I had a tooth pulled recently, and began to wonder, due to their very close proximity to my open mouth, if it would be offensive to them if I asked. I would never ask someone about these things in normal times.
Gentle Reader • You would still have a right to expect a safe and clean environment. What do you think all of those fancy health notices on the walls are for?
These businesses have no qualms about holding you to a safety standard — even asking you to sign an affidavit before they will see you — so there is no reason to be embarrassed for asking for one in return.
Miss Manners suggests that when you make these appointments, you ask the staff what their safety protocol is — even if it is already listed on their website. Most businesses are eager to assure you that they are doing everything possible to safeguard their practice. Procuring these assurances is reasonable — and doing so in advance will spare you the awkwardness of having the conversation while someone’s (gloved) hands are in your mouth.

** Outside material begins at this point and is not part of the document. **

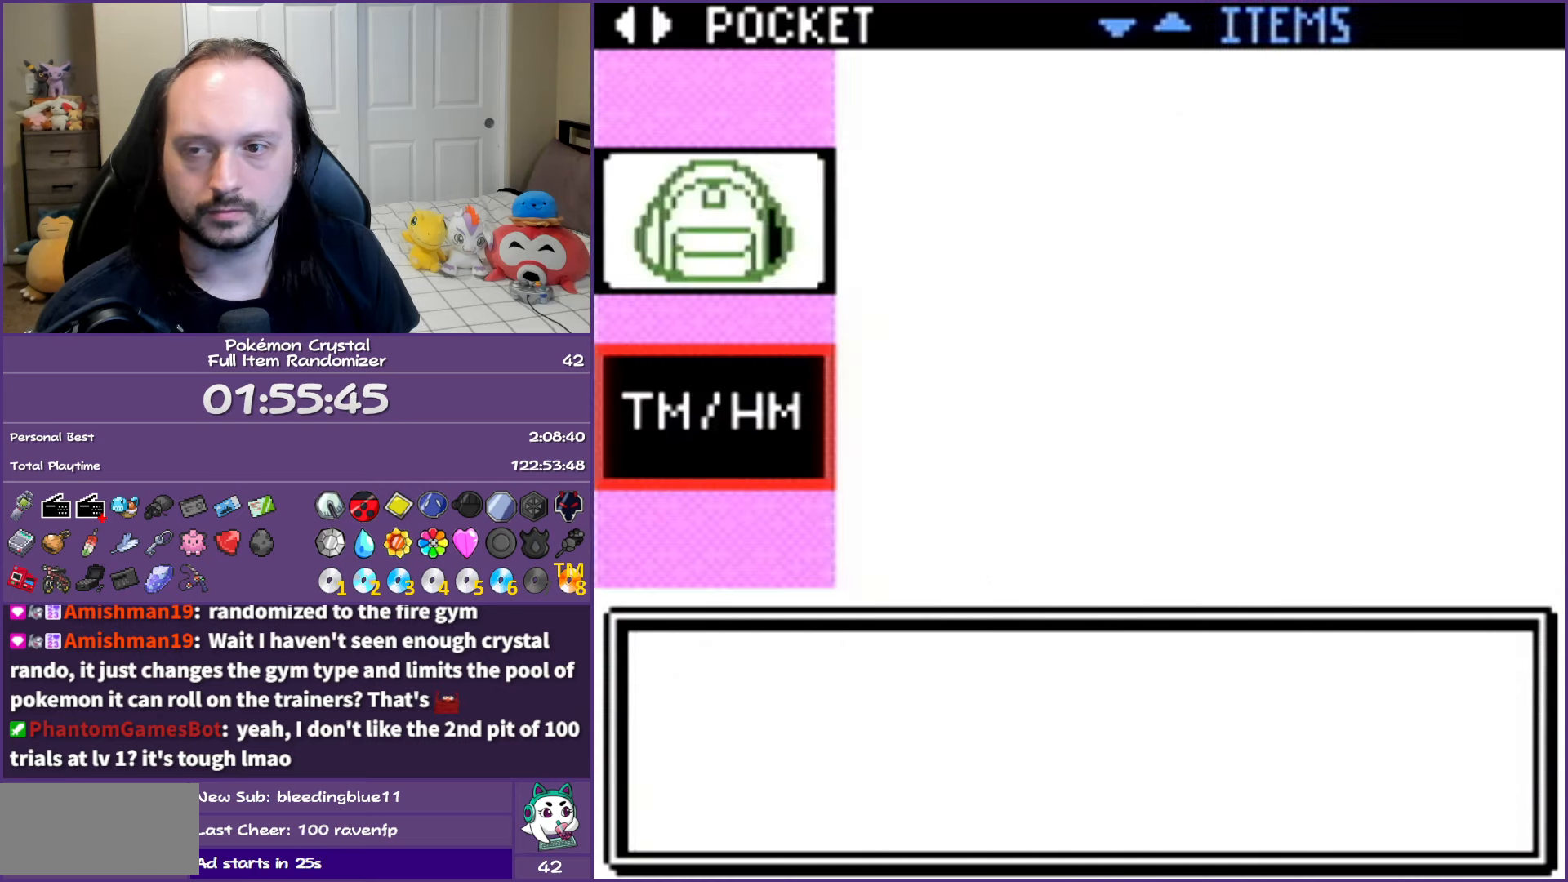
{"buttons": ["B"], "events": [[67, "B", "up"], [117, "B", "down"], [233, "B", "up"], [317, "B", "down"], [400, "B", "up"], [483, "B", "down"]]}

Dear Miss Manners • I am a first-time pregnant mom. While I’m not expecting to actually have a baby shower due to COVID, I also think that virtual baby showers can be a REAL DRAG. I have received a lot of feedback regarding how boring and tedious they are for everyone.

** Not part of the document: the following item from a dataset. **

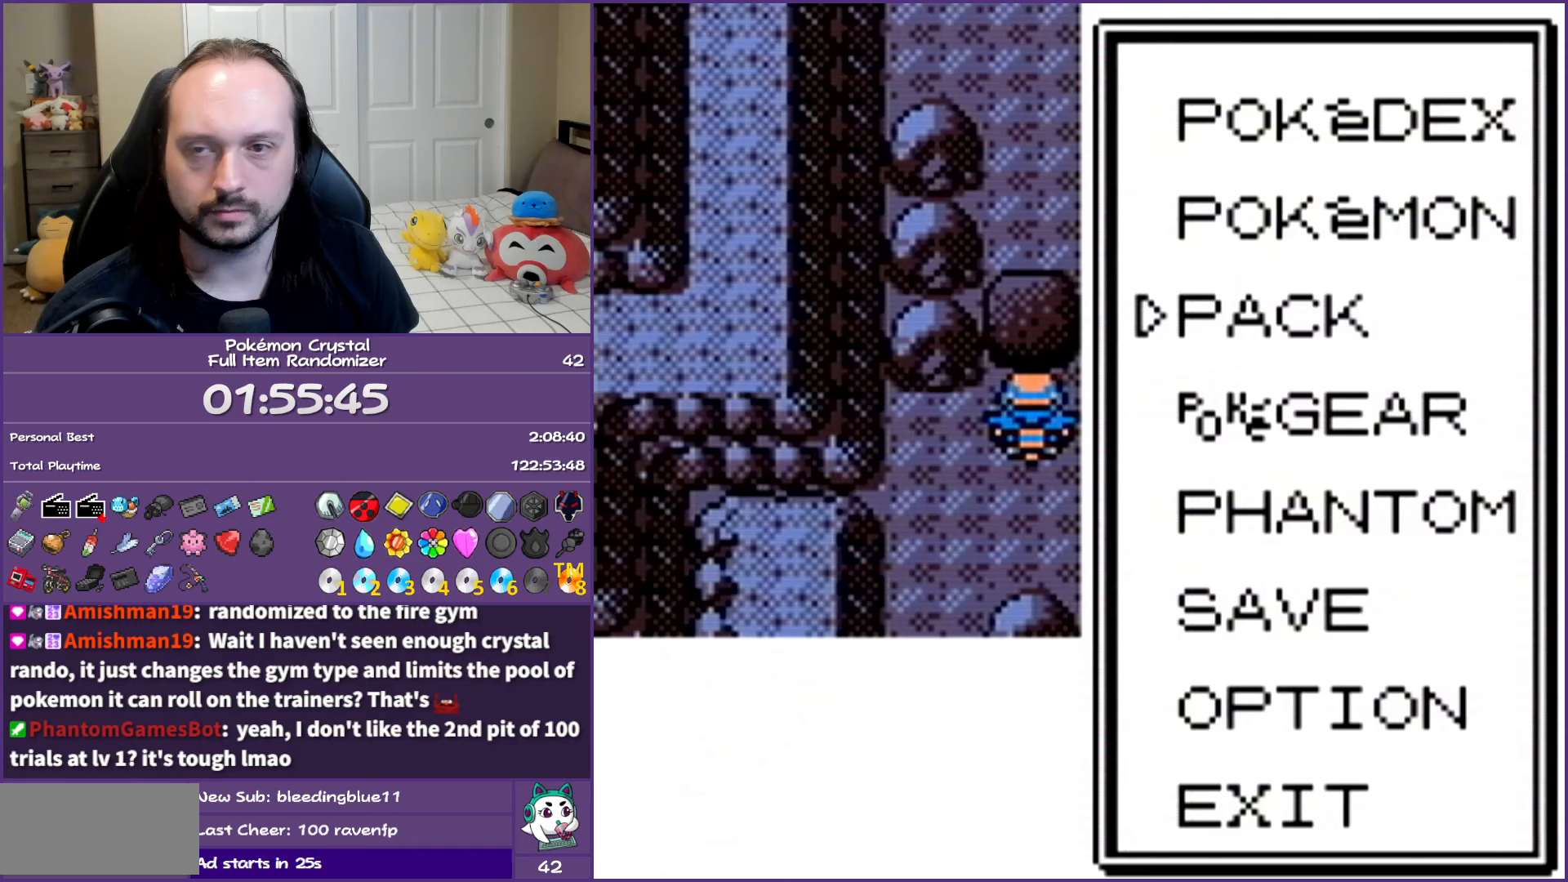
{"buttons": ["A"], "events": [[67, "B", "up"], [167, "B", "down"], [283, "B", "up"], [500, "A", "down"]]}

What might be the best way to send out baby registry links to family and friends? I do feel somewhat awkward sending this out, but over the years I have always contributed to similar events. It only seems fair that I receive some TLC, too!
Gentle Reader • The list of what those about to go through life’s milestones deem “only fair” could fill, well, several department stores with unnecessary items on overloaded registries.

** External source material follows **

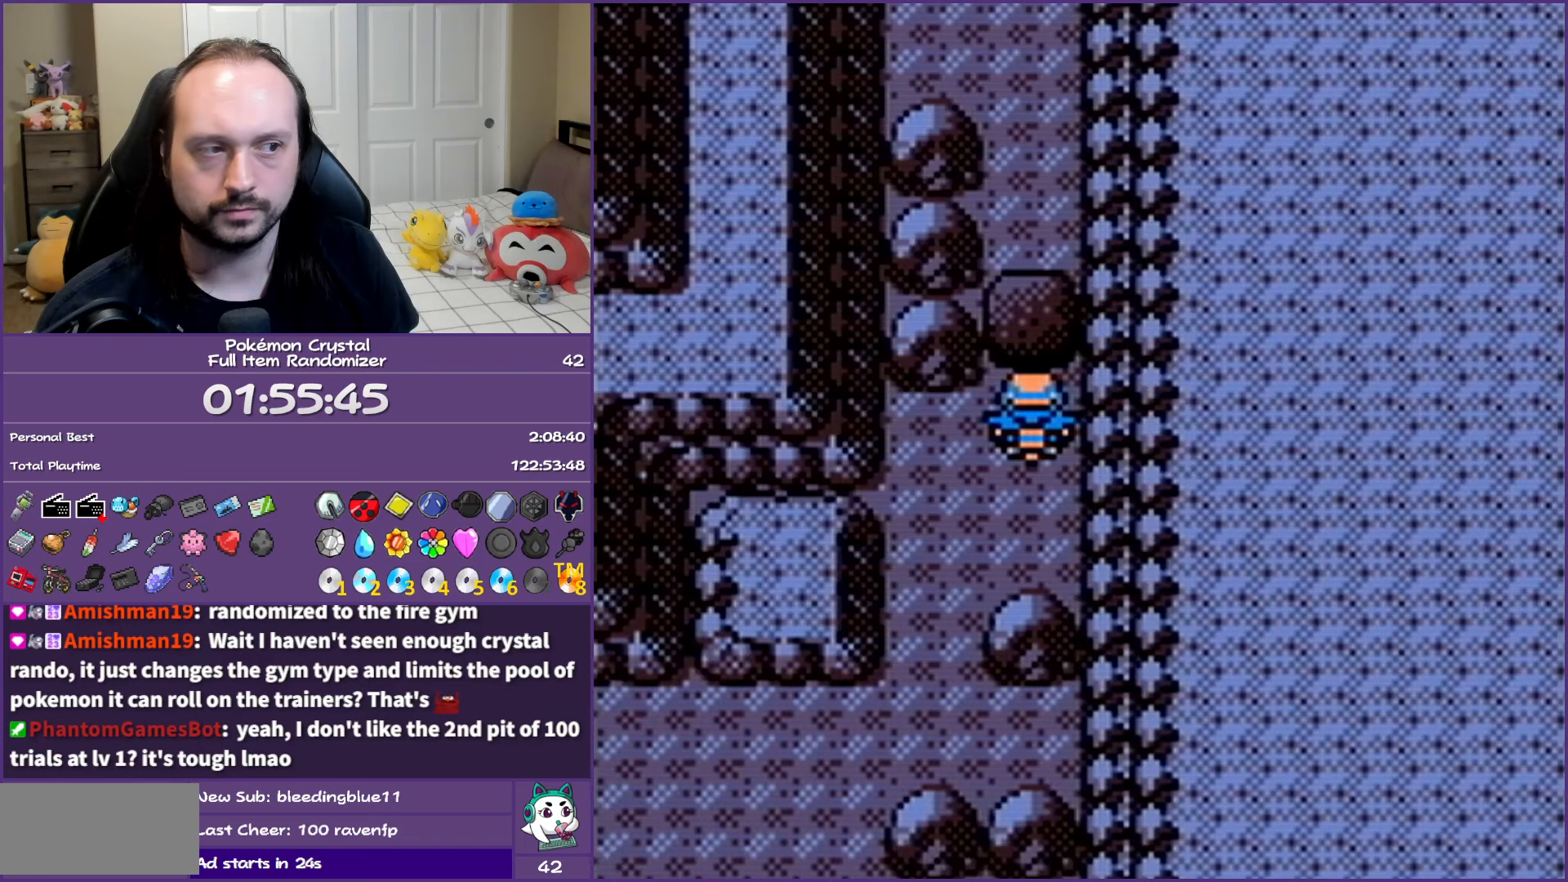
{"buttons": ["A"], "events": [[67, "A", "up"], [150, "A", "down"], [250, "A", "up"], [333, "A", "down"], [417, "A", "up"], [500, "A", "down"]]}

At the risk of seeming wholly unfair, Miss Manners suggests that you refrain from issuing your list altogether and instead send an announcement after the baby is born. This will inevitably lead to people asking where you are registered, at which point — after modestly deferring — you may say that you have picked out a few items at “Baby, It’s Mine!” or whatever store you have chosen.
Yes, this will be after the fact and yes, that means you will have had to procure compulsory items on your own. But paying for one’s own household necessities is what is actually fair— if only everyone would agree to it.
Dear Miss Manners • Is it appropriate for a family member to ask to be taken to the airport for a last-minute vacation at 3:30 a.m. on a work day, when I start work at 7 a.m.? Not to mention during a pandemic.
I think this is inappropriate, but my sister thinks I am just not willing to help her out.